## WHAT NEEDS TO BE DONE:
Print again, word for word, all of the records below, and leave the pictures out.

## Images with keypoint coordinates:
· · · · ·

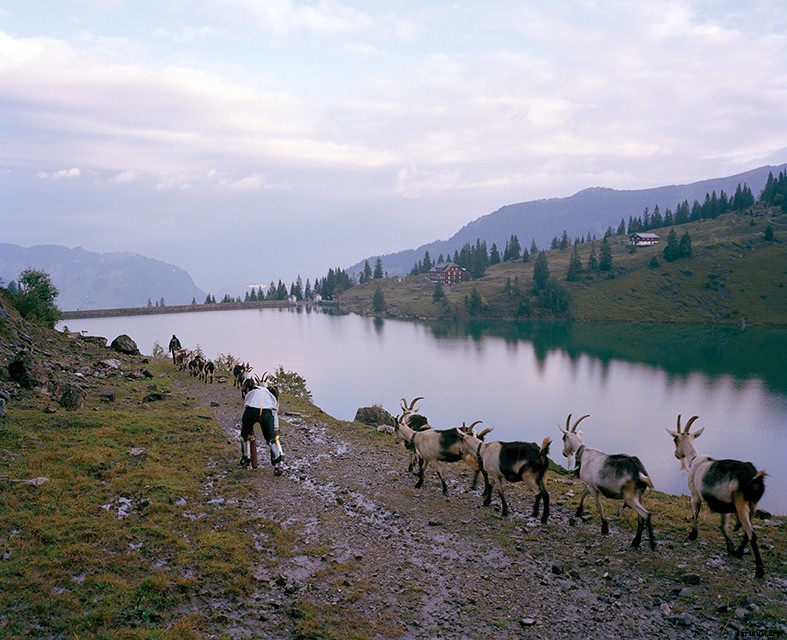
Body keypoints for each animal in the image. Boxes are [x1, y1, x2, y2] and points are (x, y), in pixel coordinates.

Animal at [560, 414, 656, 549]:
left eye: (564, 438)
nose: (564, 453)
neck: (584, 453)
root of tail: (639, 472)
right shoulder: (592, 485)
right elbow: (584, 494)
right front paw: (578, 512)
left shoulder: (592, 487)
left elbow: (599, 505)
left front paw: (604, 528)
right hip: (640, 495)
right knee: (641, 517)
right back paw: (636, 541)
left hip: (630, 497)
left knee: (646, 514)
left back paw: (649, 543)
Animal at [667, 415, 766, 578]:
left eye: (675, 440)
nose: (676, 455)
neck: (694, 460)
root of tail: (754, 478)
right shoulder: (724, 504)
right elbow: (723, 526)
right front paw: (730, 548)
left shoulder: (695, 496)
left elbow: (696, 513)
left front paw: (692, 535)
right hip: (752, 505)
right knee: (748, 531)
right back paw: (739, 552)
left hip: (741, 505)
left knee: (752, 533)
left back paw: (759, 570)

· · · · ·

## SOLVED EXERCISE:
Body keypoints for each animal in the image. Boxes are [x1, y1, x2, y2] and points are (x, y), in pixel coordinates.

Animal at [560, 414, 656, 549]:
left eye: (564, 438)
nose: (564, 453)
neck: (584, 453)
root of tail: (639, 472)
right shoulder: (592, 485)
right elbow: (584, 494)
right front paw: (578, 512)
left shoulder: (592, 487)
left elbow: (599, 505)
left front paw: (604, 528)
right hip: (640, 495)
right knee: (641, 517)
right back paw: (636, 541)
left hip: (630, 497)
left knee: (646, 514)
left back paw: (649, 543)
Animal at [667, 415, 766, 578]:
left eye: (675, 440)
nose: (676, 455)
neck: (694, 460)
root of tail: (754, 478)
right shoulder: (724, 504)
right elbow: (723, 526)
right front paw: (730, 548)
left shoulder: (695, 496)
left elbow: (696, 513)
left front paw: (692, 535)
right hip: (752, 505)
right knee: (748, 531)
right back paw: (739, 552)
left hip: (741, 505)
left knee: (752, 533)
left back paw: (759, 570)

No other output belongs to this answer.